Share your dilemmas and get honest opinions from other Mumsnetters.

To worry about DC going on holiday with GP

52 replies

CoffeeDeprivation · 09/02/2019 17:43

Just that, really. We get along well, they love the kids (6&4) but they have never looked after them on their own. Occasionally, they have done babysitting (once or twice a year) in my house. They have taken them to the park a handful of times on their own. They suggested this year that they could take them on a holiday in summer (a week) down to the beach. On the one hand, it sounds great, we rarely have time as a couple and never had a full day together without kids, so it would do us good. The kids love their GP and would love to go. But part of me is worried that GP have underestimated how tiring it is (they are healthy but have the occasional blip due to old age), that they won't be able to keep an eye on both and the youngest might run off into danger (you have to keep all eyes on this one), that after two days they will have more than enough and will resent offering or would just not have the energy to look after them, etc.

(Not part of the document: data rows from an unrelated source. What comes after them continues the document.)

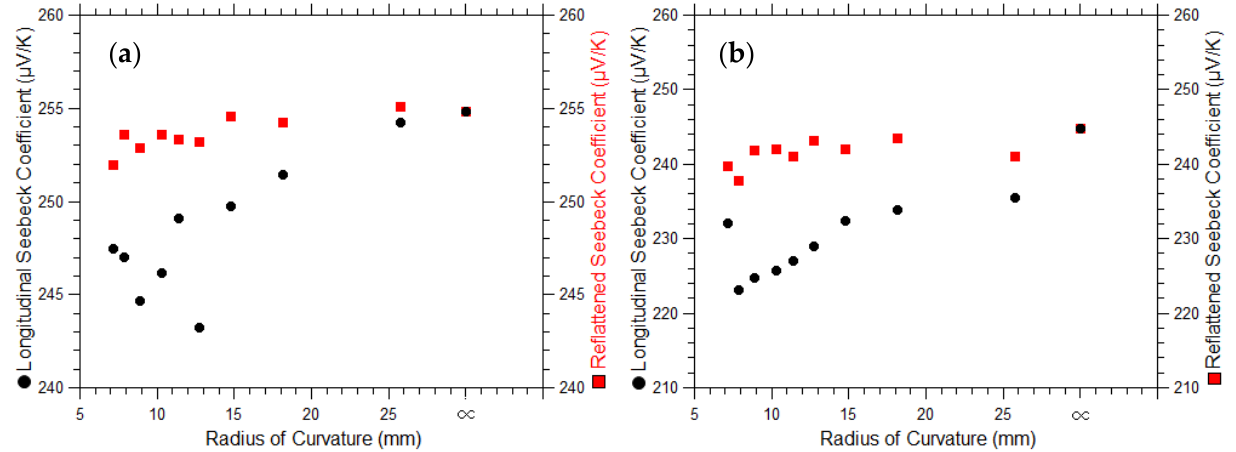
Figure 9. ( a , b ) Variation of the longitudinal and re-flattened Seebeck coefficient as a function of bending radius measured at a fixed temperature of 60 °C for p-type samples under ( a ) tensile strain, and ( b ) compressive strain.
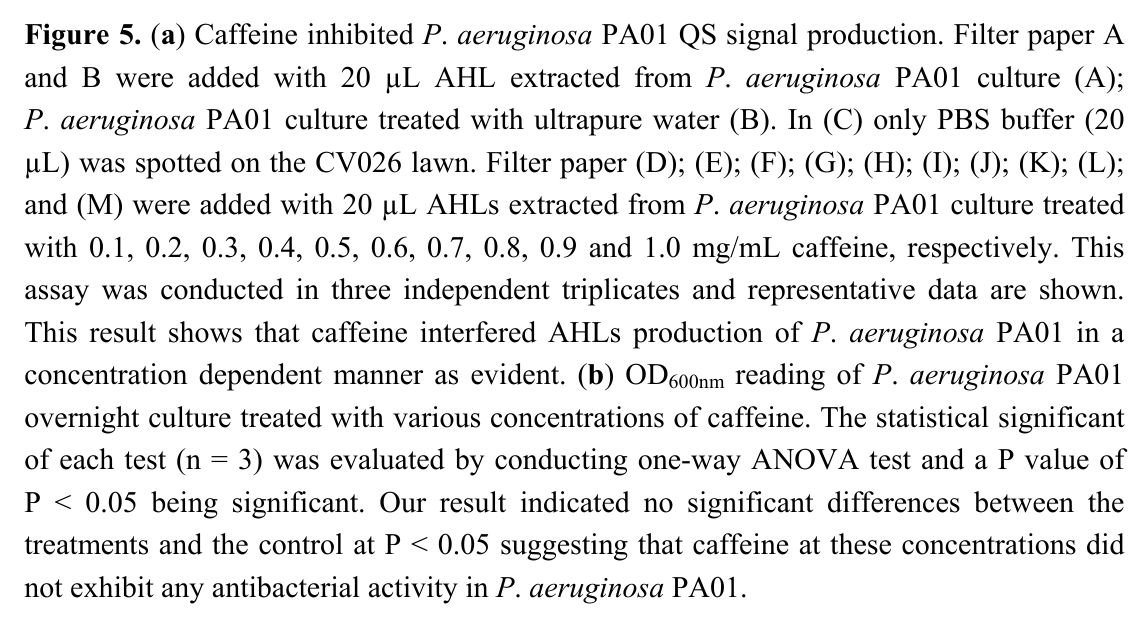
Figure 5. ( a ) Caffeine inhibited P . aeruginosa PA01 QS signal production. Filter paper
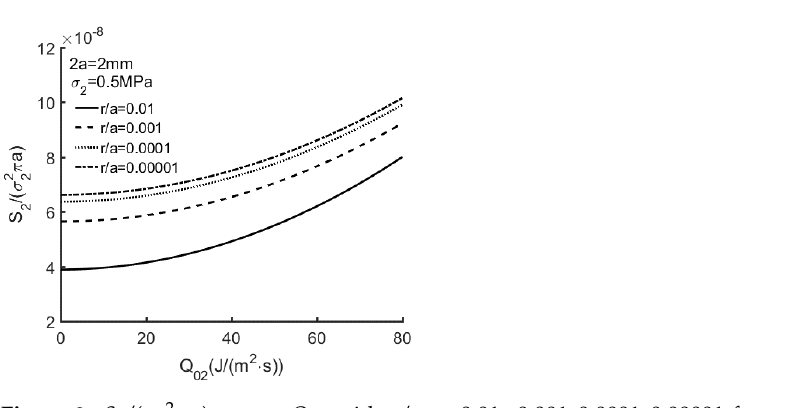
Figure 9. S 2 / ( σ 22 π a ) versus 𝑄 02 with 𝑟/𝑎 = 0.01,0.001,0.0001 ， 0.00001 for 𝜛 𝑐 = 0 and 𝜀 = 0.01. (2 a =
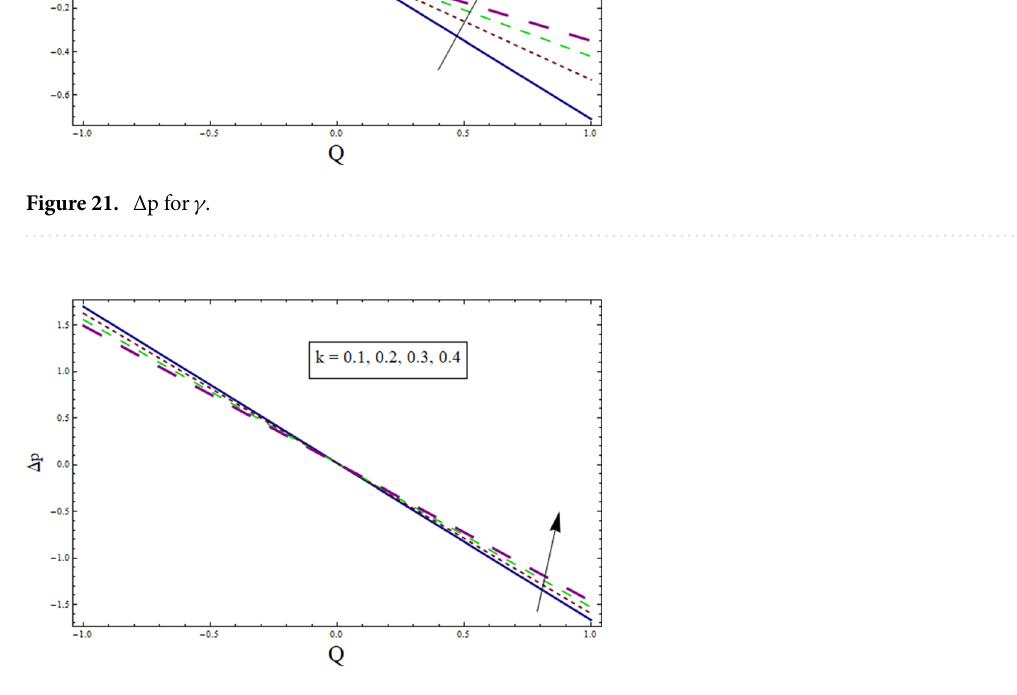
Figure 22. Δp for k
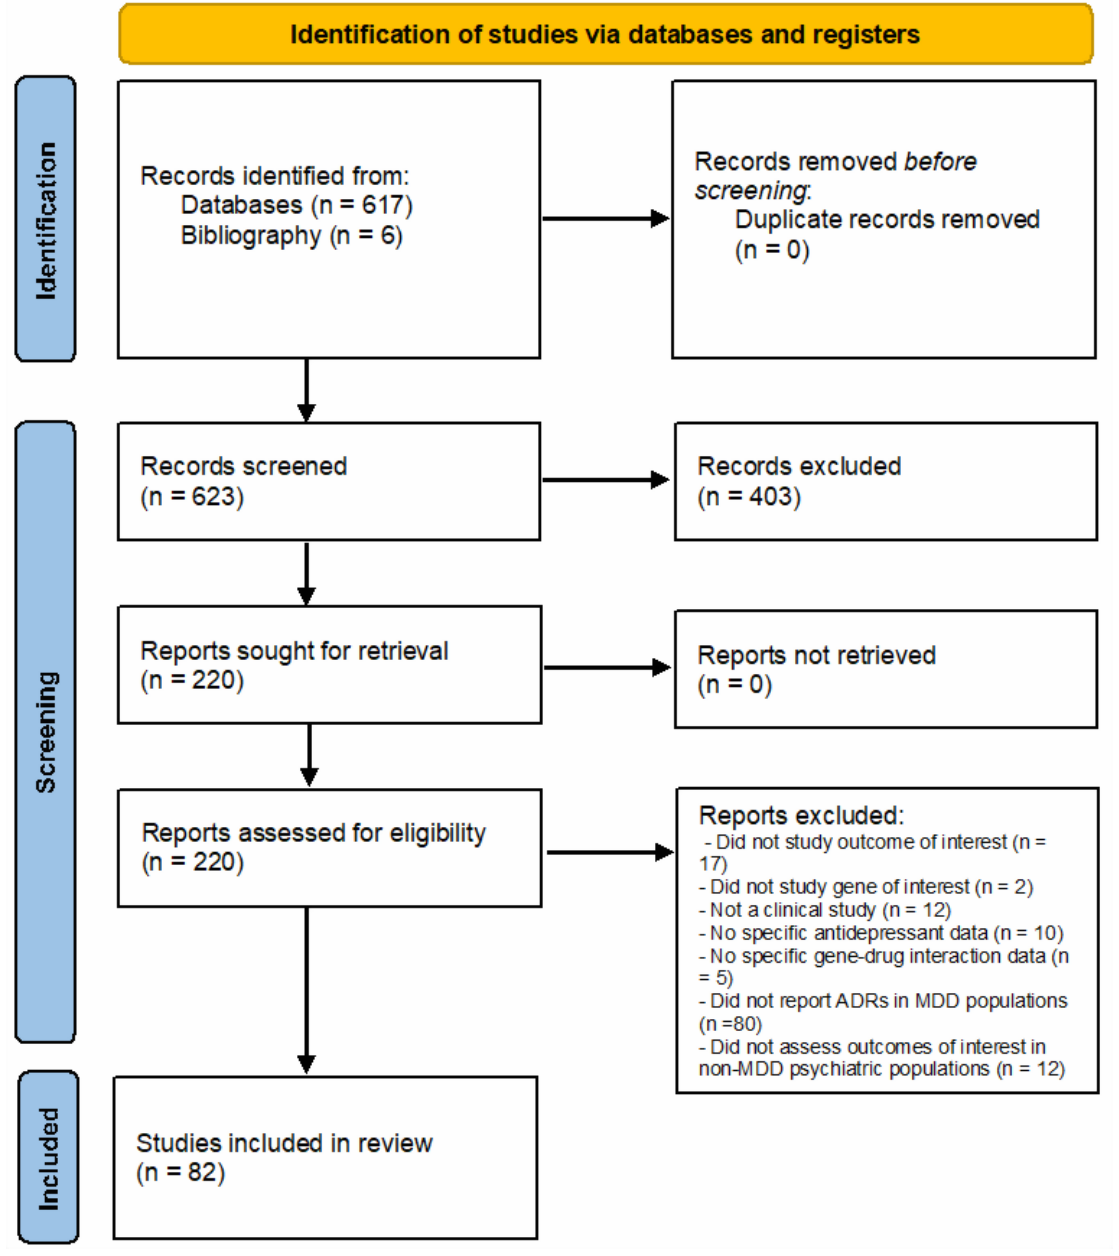
Figure 1. PRISMA flow chart detailing the article selection process.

The kids have never slept anywhere else either, I don't think they will miss us but have very different bedtime conditions (ceiling light / dark room, music/silence, reading/straight into bed) and I am not sure how they will deal sleeping together in the same room.

I don't know, I'm worried that they will injure themselves or put themselves in danger, either because GP don't reach them on time or because tiredness takes its toll.
I also know that this might be a tricky issue for me because this fear happened in my family, when my GM could not reach my cousin when he run into the road. They had gone out for the day and neither were familiar with the surroundings. I was a toddler myself when it happened (so I didn't experience the trauma directly) but the story has followed me since. No one took anyone on holidays on my family. Days out when older and rarely.

So am I afraid because of my childhood story or is it reasonable to think these are not optimal conditions to take kids on a holiday?

OP posts:
blueskiesovertheforest · 11/02/2019 11:40

JasperKarat someone always scathingly points out that grandparents have raised their own children, but if a prospective employee hadn't done a job nor had any experience of the industry for 30+ year, and the way things are done and relevant external conditions had changed a lot, no employer would give them a senior role and throw them straight into it with no handover or extensive refresher training.

So many grandparents who don't have ongoing childcare experience don't fit car seats properly or think it's fine not to use one for a short journey, ignore or misunderstand allergies, ignore safe sleeping advice in babies, leave young children unsupervised near water and dogs, smoke around children, and live by the mantra "you survived" more by luck than judgement

Even with the best will in the world it's very rarely sensible to volunteer to do something 24/7 for 7 days when your last experience of doing that thing was 30 years ago. Memories are selective and things that you don't remember as tiring at 35 may very well be at 65...

If they don't have and dont want experience of looking after the children together for at least a 48 hour period (so carrying on through another 24 hours after having them a day and a night, to get an idea of whether or not it's tiring) then I'd veto a week away with a 6 and 4 year old, absolutely.

RoboticSealpup · 12/02/2019 19:19

someone always scathingly points out that grandparents have raised their own children

Exactly. DH's dad used to let him and his cousins ride on the back of a pickup truck when they were kids. His mum used to go to the shop and leave him locked in the house when he was about six, I think.